The leak of SONY movie actor’s e-mails to the public has stirred huge amounts of attention. Some of it was salacious, which provided for days of commentary on the news shows. Much of the discussion centered on the question what was the source of the hack. Was it North Korea? The President and the FBI entered into the conversations although they could offer only conjectures but no hard facts. Hundred of on-line pundits kept on line with opinions, though all of it could be classified only as educated guesstimates.
Missing were facts that could illuminate what happened. It was clear that the SONY hack was result of a distributed bot attack that accessed SONY by circuitous routs from several countries. The bot-master was too many Internet-connections (e.g. “hops”) removed so that it could not be traced. In the SONY breach names, addresses, identifying numbers and the full text of messages were stolen other than embarrassment, no damage occurred. The entire hack could turn out to be an extremely profitable event and be seen as a clever joke.
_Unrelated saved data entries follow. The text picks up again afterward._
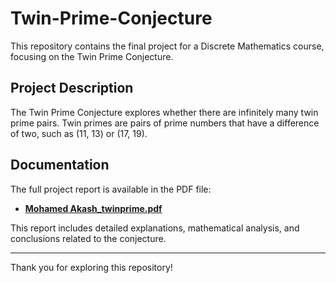 # Twin-Prime-Conjecture

This repository contains the final project for a Discrete Mathematics course, focusing on the Twin Prime Conjecture.

## Project Description

The Twin Prime Conjecture explores whether there are infinitely many twin prime pairs. Twin primes are pairs of prime numbers that have a difference of two, such as (11, 13) or (17, 19).

## Documentation

The full project report is available in the PDF file:

- **[Mohamed Akash_twinprime.pdf](https://github.com/MohamedAkash/Twin-Prime-Conjecture/blob/main/Mohamed%20Akash_twinprime.pdf)**

This report includes detailed explanations, mathematical analysis, and conclusions related to the conjecture.

---

Thank you for exploring this repository!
Cyber crime researchers cannot dismiss the SONY happening as a joke. Its widespread attention has highlighted that cyber attacks happen. Cyber criminality is now a global business. With all of the attention of the public as well as government agencies devoted to guessing whether North Koreans were the culprits, the ease with which SONY servers yielded their data was not questioned. In my view that is a mistake, which characterizes the current cyber deterrence efforts.
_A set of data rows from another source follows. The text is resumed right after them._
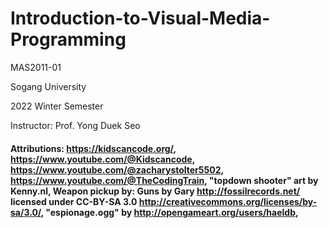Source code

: # Introduction-to-Visual-Media-Programming

MAS2011-01

Sogang University

2022 Winter Semester

Instructor: Prof. Yong Duek Seo

#### Attributions: https://kidscancode.org/, https://www.youtube.com/@Kidscancode, https://www.youtube.com/@zacharystolter5502,  https://www.youtube.com/@TheCodingTrain, "topdown shooter" art by Kenny.nl, Weapon pickup by: Guns by Gary <http://fossilrecords.net/> licensed under CC-BY-SA 3.0 <http://creativecommons.org/licenses/by-sa/3.0/>, "espionage.ogg" by http://opengameart.org/users/haeldb,
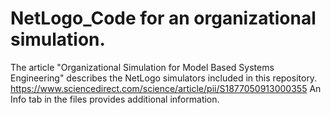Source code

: # NetLogo_Code for an organizational simulation.
The article "Organizational Simulation for Model Based Systems Engineering" describes the NetLogo simulators included in this repository. 
https://www.sciencedirect.com/science/article/pii/S1877050913000355
An Info tab in the files provides additional information.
The SONY compromise was a low-grade cyber heist for which the attack software is available for a laughable small sum of BitCoins. The heist can be launched from thousands of readily available Information Services Providers. The total SONY attack could have been executive in a matter of minutes. Traces leading to sources would then disappear without trace.
Meanwhile, defense software and operating countermeasures are readily available and affordable. They should be applied, but that would require executive commitments, which in most cases have not been forthcoming. IT, that until now has been allowed to operate as a largely self-contained function, has now become subject that warrants attention at the most senior levels. I do not believe that legacy IT shops, largely without Board of Director interventions have as yet been able to mature into a framework where security dictates how IT architecture is implemented.
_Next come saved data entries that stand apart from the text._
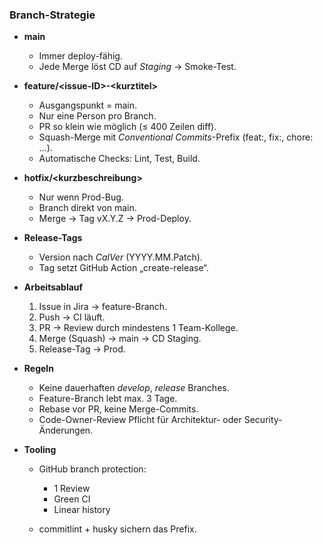 ### Branch-Strategie

* **main**

  * Immer deploy-fähig.
  * Jede Merge löst CD auf *Staging* → Smoke-Test.

* **feature/\<issue-ID>-\<kurztitel>**

  * Ausgangspunkt = main.
  * Nur eine Person pro Branch.
  * PR so klein wie möglich (≤ 400 Zeilen diff).
  * Squash-Merge mit *Conventional Commits*-Prefix (feat:, fix:, chore: …).
  * Automatische Checks: Lint, Test, Build.

* **hotfix/\<kurzbeschreibung>**

  * Nur wenn Prod-Bug.
  * Branch direkt von main.
  * Merge → Tag vX.Y.Z → Prod-Deploy.

* **Release-Tags**

  * Version nach *CalVer* (YYYY.MM.Patch).
  * Tag setzt GitHub Action „create-release“.

* **Arbeits­ablauf**

  1. Issue in Jira → feature-Branch.
  2. Push → CI läuft.
  3. PR → Review durch mindestens 1 Team-Kollege.
  4. Merge (Squash) → main → CD Staging.
  5. Release-Tag → Prod.

* **Regeln**

  * Keine dauerhaften *develop*, *release* Branches.
  * Feature-Branch lebt max. 3 Tage.
  * Rebase vor PR, keine Merge-Commits.
  * Code-Owner-Review Pflicht für Architektur- oder Security-Änderungen.

* **Tooling**

  * GitHub branch protection:

    * 1 Review
    * Green CI
    * Linear history
  * commitlint + husky sichern das Prefix.
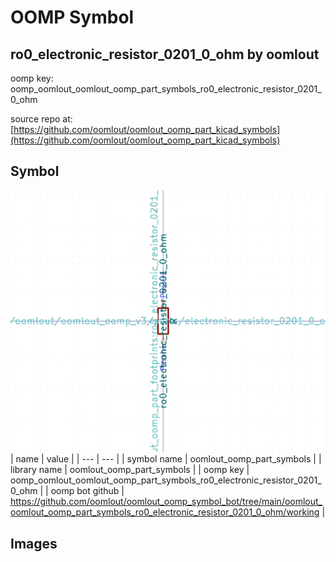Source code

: # OOMP Symbol  
## ro0_electronic_resistor_0201_0_ohm  by oomlout  
  
oomp key: oomp_oomlout_oomlout_oomp_part_symbols_ro0_electronic_resistor_0201_0_ohm  
  
source repo at: [https://github.com/oomlout/oomlout_oomp_part_kicad_symbols](https://github.com/oomlout/oomlout_oomp_part_kicad_symbols)  
## Symbol  
  
[![working.png](working_600.png)](working.png)  
| name | value | 
| --- | --- | 
| symbol name | oomlout_oomp_part_symbols | 
| library name | oomlout_oomp_part_symbols | 
| oomp key | oomp_oomlout_oomlout_oomp_part_symbols_ro0_electronic_resistor_0201_0_ohm | 
| oomp bot github | https://github.com/oomlout/oomlout_oomp_symbol_bot/tree/main/oomlout_oomlout_oomp_part_symbols_ro0_electronic_resistor_0201_0_ohm/working | 
## Images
My concern is not the geographic origin of the attackers, but the capabilities of the local defenders. There has been no accountability for any flaws or bugs in the SONY e-mail servers. The defenses were not adequate.
There is no way of avoiding every conceivable cyber attack. However, the full force of what is now available as cyber defenses must be put in place as a deterrent. Network systems must be from now on designed with security as a primary requirement even at the price of economy and convenience.